Niagara Gazette — Heroism is the focus of two movies that explore how determined men deal with roadblocks in their calm and ordered lives. Both films are based on actual events.
“Captain Phillips” is about a merchant marine captain who knows instinctively that flashy heroics won’t work during the hijacking of his massive cargo ship by teen-aged pirates in the Indian Ocean off the coast of Somalia. In “Still Mine,” a Canadian farmer becomes a hero by fighting a government bureaucracy eager to stop his mission to find a solution to problems created by the physical challenges faced by his beloved wife.
In the hostage drama, Tom Hanks plays Richard Phillips, the captain of the cargo ship Maersk Alabama. In April of 2009, it was seized by four pirates, all of them impossibly young and acting under orders by a warlord running his operations from the Somalian coast. Phillips was taken off the ship and placed in a small covered boat.
Over the course of a few days, as negotiations for the release of Phillips and the huge ocean-going vessel were being carried out, the U.S. Navy accessed the situation, and then acted with military precision. Even though we know what happened involving the sea-borne snipers, the movie works as well as it does because director Paul Greengrass and screenwriter Billy Ray not only concentrate on the tension surrounding the piracy, but also, by necessity, open up the film by trying to tell some human interest stories. Ray based his script on the book “A Captain’s Duty: Somali Pirates, Navy SEALS, and Dangerous Days at Sea” by Richard Phillips with Stephan Talty.

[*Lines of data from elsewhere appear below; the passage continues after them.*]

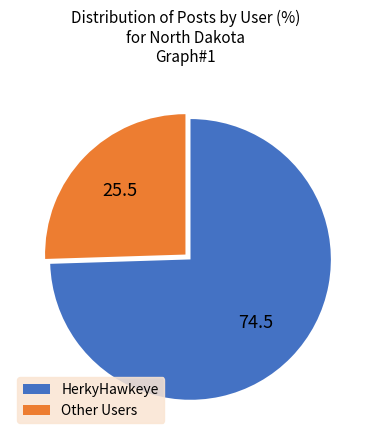

How many segments does this pie chart have?

2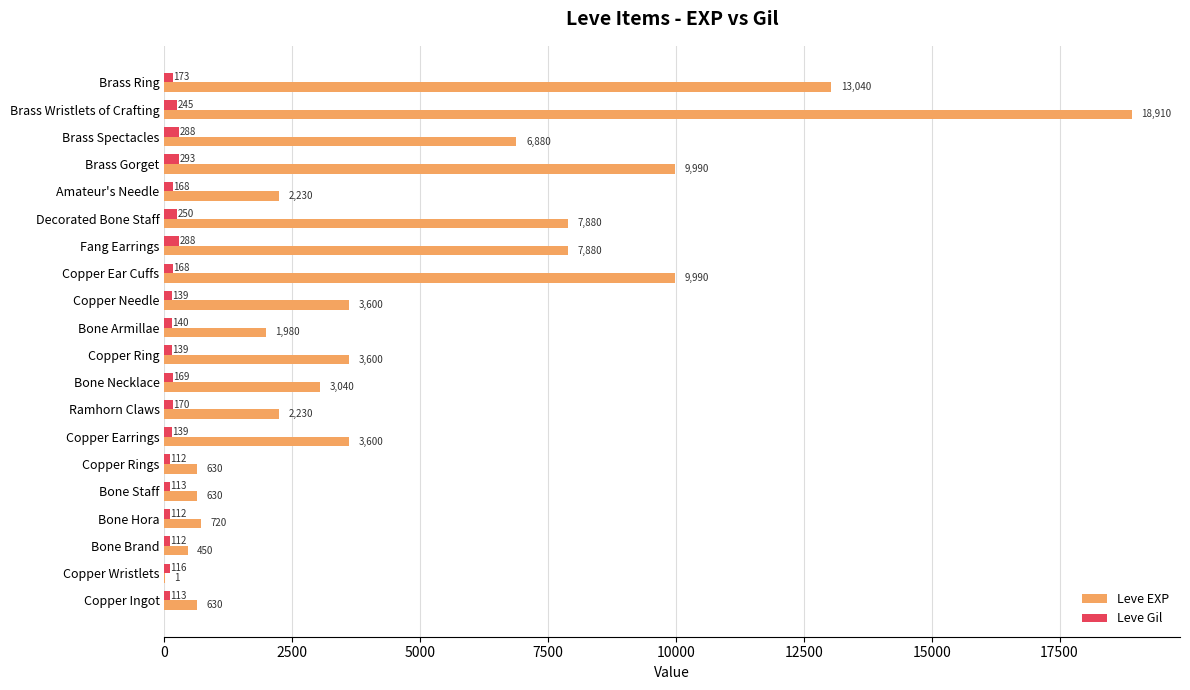

Which category has the highest value in the Leve EXP series?

Brass Wristlets of Crafting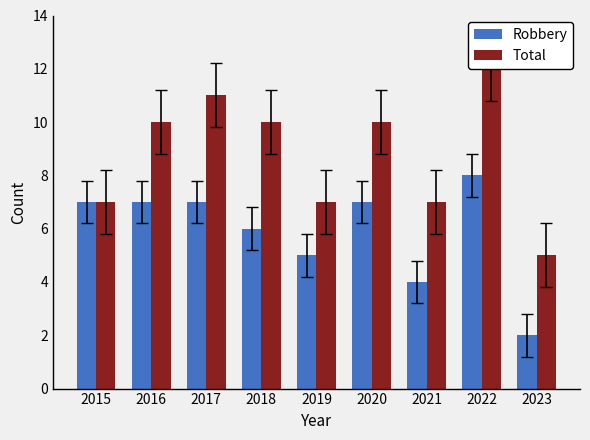

At 2023, list the series in order from largest to smallest.

Total, Robbery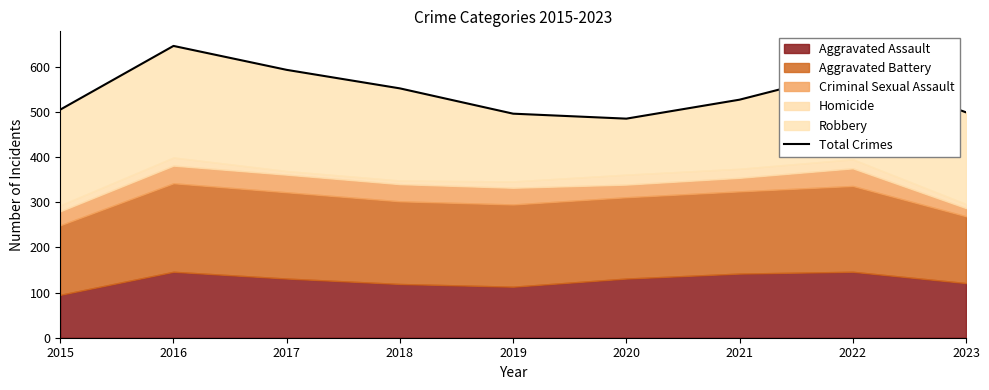

How many interior local valleys (lower than both neighbors) does the data have?

1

We see Phillips and his wife, played by Catherine Keener, before he joins the Maesrk Alabama for its journey, giving us a sense of their close relationship. Mrs. Phillips has totems she believes in so that her veteran sea-going husband has safe trips. We also watch the youthful pirates on land and learn about their meager existence before they are ordered to take the ship, which was carrying almost 17,000 metric tons of cargo.